Which lines in the entries below contain the word "chaque"? Report each of them in full.

Content starts

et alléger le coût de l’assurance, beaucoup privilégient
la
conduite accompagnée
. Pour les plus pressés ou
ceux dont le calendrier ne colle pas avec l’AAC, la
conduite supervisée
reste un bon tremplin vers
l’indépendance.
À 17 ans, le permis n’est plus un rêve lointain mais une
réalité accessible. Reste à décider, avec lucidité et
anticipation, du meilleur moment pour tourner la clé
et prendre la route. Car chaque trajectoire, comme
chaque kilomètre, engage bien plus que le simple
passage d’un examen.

Content ends

▶ _Result of this task_
et prendre la route. Car chaque trajectoire, comme
chaque kilomètre, engage bien plus que le simple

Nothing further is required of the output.